Optogenetics is widely used to study the effects of neural circuit manipulation on behavior. However, the paucity of causal inference methodological work on this topic has resulted in analysis conventions that discard information, and constrain the scientific questions that can be posed. To fill this gap, we introduce a nonparametric causal inference framework for analyzing "closed-loop" designs, which use dynamic policies that assign treatment based on covariates. In this setting, standard methods can introduce bias and occlude causal effects. Building on the sequentially randomized experiments literature in causal inference, our approach extends history-restricted marginal structural models for dynamic regimes. In practice, our framework can identify a wide range of causal effects of optogenetics on trial-by-trial behavior, such as, fast/slow-acting, dose-response, additive/antagonistic, and floor/ceiling.
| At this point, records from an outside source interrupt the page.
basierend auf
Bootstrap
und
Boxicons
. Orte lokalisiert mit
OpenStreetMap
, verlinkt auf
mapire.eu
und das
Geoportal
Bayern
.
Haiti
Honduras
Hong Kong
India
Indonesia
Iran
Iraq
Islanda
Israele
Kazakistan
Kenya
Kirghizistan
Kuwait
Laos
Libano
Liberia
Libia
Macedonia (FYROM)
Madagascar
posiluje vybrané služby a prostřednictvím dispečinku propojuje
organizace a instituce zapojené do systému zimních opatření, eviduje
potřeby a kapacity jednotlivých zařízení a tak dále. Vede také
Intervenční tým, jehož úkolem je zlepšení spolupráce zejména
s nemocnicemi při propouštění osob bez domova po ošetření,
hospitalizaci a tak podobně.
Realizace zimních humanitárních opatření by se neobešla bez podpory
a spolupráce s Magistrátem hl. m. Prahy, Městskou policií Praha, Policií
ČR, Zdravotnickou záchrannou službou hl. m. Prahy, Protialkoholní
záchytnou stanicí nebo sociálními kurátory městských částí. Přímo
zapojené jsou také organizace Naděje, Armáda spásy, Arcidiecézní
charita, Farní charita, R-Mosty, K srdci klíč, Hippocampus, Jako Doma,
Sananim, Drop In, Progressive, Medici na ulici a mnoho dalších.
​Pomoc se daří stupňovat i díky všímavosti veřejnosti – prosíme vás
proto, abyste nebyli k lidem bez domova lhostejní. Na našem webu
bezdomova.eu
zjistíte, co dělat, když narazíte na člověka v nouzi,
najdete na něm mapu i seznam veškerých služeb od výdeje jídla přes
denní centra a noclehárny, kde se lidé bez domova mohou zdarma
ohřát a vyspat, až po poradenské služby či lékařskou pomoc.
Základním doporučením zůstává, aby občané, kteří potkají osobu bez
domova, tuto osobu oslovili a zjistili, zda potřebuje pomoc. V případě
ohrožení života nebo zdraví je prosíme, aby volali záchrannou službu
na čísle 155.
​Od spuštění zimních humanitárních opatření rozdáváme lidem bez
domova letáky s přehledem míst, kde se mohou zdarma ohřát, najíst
Importantly, it does so without requiring negative controls, and can estimate how causal effect magnitudes evolve across time points. From another view, our work extends "excursion effect" methods--popular in the mobile health literature--to enable estimation of causal contrasts for treatment sequences greater than length one, in the presence of positivity violations. We derive rigorous statistical guarantees, enabling hypothesis testing of these causal effects. We demonstrate our approach on data from a recent study of dopaminergic activity on learning, and show how our method reveals relevant effects obscured in standard analyses.
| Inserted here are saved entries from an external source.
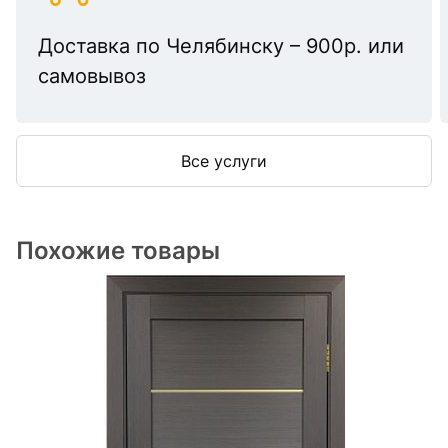
Доставка по Челябинску – 900р. или
самовывоз
Все услуги
Похожие товары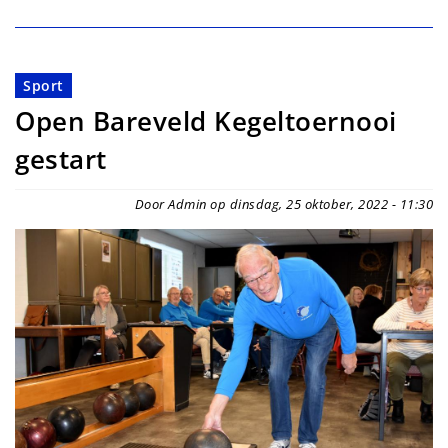
Sport
Open Bareveld Kegeltoernooi
gestart
Door Admin op dinsdag, 25 oktober, 2022 - 11:30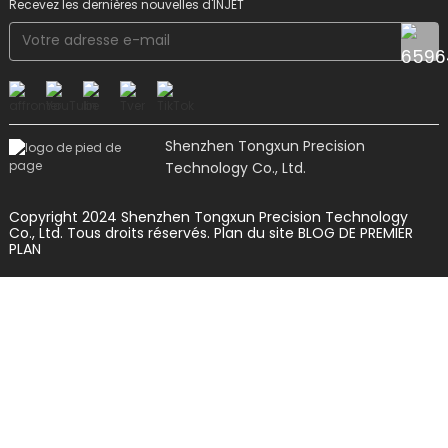
Recevez les dernières nouvelles d'INJET
Shenzhen Tongxun Precision
Technology Co., Ltd.
Copyright 2024 Shenzhen Tongxun Precision Technology
Co., Ltd. Tous droits réservés.
Plan du site
BLOG DE PREMIER
PLAN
翻译：光遗传学被广泛应用于研究神经回路操控对行为的影响。然而，该领域因果推断方法学研究的匮乏导致现有分析惯例常丢弃信息，并限制了可提出的科学问题。为填补这一空白，我们引入了一个非参数因果推断框架，用于分析“闭环”实验设计——这类设计采用基于协变量分配干预的动态策略。在此设定下，标准方法可能引入偏差并掩盖因果效应。基于因果推断中的序贯随机化实验文献，我们的方法扩展了适用于动态干预机制的历史限制边际结构模型。在实践中，该框架能够识别光遗传学对逐试次行为的多类因果效应，例如快/慢效性、剂量反应、加性/拮抗性及底限/上限效应。重要的是，该方法无需阴性对照即可实现上述功能，并能估计因果效应强度随时间点的演化过程。从另一视角看，本研究扩展了移动健康领域中流行的“偏离效应”方法，使其在存在正性违反的情况下，能够估计长度大于一的治疗序列的因果对比量。我们推导了严格的统计保证，从而支持对这些因果效应进行假设检验。我们在近期一项关于多巴胺能活动对学习影响的研究数据上验证了本方法，并展示了该方法如何揭示被标准分析所掩盖的相关效应。